Le Parti québécois a présenté une motion à ce sujet. Elle était sans risque politique, mais néanmoins nécessaire.
Elle a bien entendu été adoptée à l’unanimité. Elle se lit ainsi : « Que l’Assemblée nationale se dissocie du Parlement du Canada, qui a récemment ovationné un ancien combattant nazi de la Schutzstaffel (SS). Qu’elle réaffirme sa solidarité envers le peuple juif et envers les victimes de l’Holocauste. »
Certains, sous le couvert de la confidence, ont confié que le PQ se faisait du capital politique à bon compte. On venait d’entendre le chef du Parti québécois, Paul St-Pierre Plamondon, estimer que le gouvernement Trudeau avait « vraiment une responsabilité » dans cette affaire.

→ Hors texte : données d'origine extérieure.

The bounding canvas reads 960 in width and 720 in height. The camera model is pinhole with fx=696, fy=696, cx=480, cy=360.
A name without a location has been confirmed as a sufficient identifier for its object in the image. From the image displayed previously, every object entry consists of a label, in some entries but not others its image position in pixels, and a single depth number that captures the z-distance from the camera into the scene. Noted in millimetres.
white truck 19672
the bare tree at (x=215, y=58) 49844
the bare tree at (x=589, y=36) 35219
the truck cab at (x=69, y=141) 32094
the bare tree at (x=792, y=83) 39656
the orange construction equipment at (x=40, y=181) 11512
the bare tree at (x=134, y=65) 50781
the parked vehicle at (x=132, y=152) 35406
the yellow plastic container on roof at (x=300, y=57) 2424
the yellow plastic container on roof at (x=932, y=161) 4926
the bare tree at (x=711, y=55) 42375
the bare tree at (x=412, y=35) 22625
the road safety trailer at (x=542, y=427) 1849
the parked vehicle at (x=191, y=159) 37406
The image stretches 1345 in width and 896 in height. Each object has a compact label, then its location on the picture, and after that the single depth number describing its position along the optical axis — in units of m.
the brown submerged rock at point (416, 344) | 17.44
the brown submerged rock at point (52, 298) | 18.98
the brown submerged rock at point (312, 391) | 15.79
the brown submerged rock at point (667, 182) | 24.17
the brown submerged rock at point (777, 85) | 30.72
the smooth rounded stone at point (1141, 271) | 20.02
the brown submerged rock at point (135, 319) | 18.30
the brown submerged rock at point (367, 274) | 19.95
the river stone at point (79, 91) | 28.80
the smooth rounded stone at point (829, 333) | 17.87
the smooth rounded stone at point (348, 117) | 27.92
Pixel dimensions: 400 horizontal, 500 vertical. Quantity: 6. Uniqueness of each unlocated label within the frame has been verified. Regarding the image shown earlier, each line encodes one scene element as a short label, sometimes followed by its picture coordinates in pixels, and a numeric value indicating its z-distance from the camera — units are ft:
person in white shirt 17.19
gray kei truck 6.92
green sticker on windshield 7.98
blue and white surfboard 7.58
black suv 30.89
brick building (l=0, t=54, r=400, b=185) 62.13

Étirer la responsabilité de cette affaire jusqu’au gouvernement canadien, comme l’a fait le Parti conservateur du Canada dès lundi, est une opinion politique — politique au sens très « partisan » du terme.
Au-delà de cet inévitable souque à la corde, je retiens surtout que cette motion rappelle quelque chose de fondamental. Beaucoup plus que d’autres motions présentées à l’Assemblée nationale, qui ne visent souvent et seulement qu’à mettre dans l’embarras un ou des adversaires du Salon bleu.
Alors que les parlementaires à Québec s’apprêtaient à voter sur cette résolution, les élus à Ottawa achevaient de pousser le président de la Chambre des communes hors de son siège.
Avant de se résigner à le quitter, l’affable président avait dans un premier temps parlé comme si l’invitation faite à cet ex-nazi était une simple erreur de sa part. C’en est une. Mais c’est beaucoup plus que cela, même si M. Rota n’était pas mal intentionné : c’est une faute, une double faute même. D’abord une faute d’ignorance, ensuite, une faute politique.
La raison d’État, ou plutôt ici l’intérêt parlementaire, au sens noble de l’expression, devait l’emporter sur toute autre considération.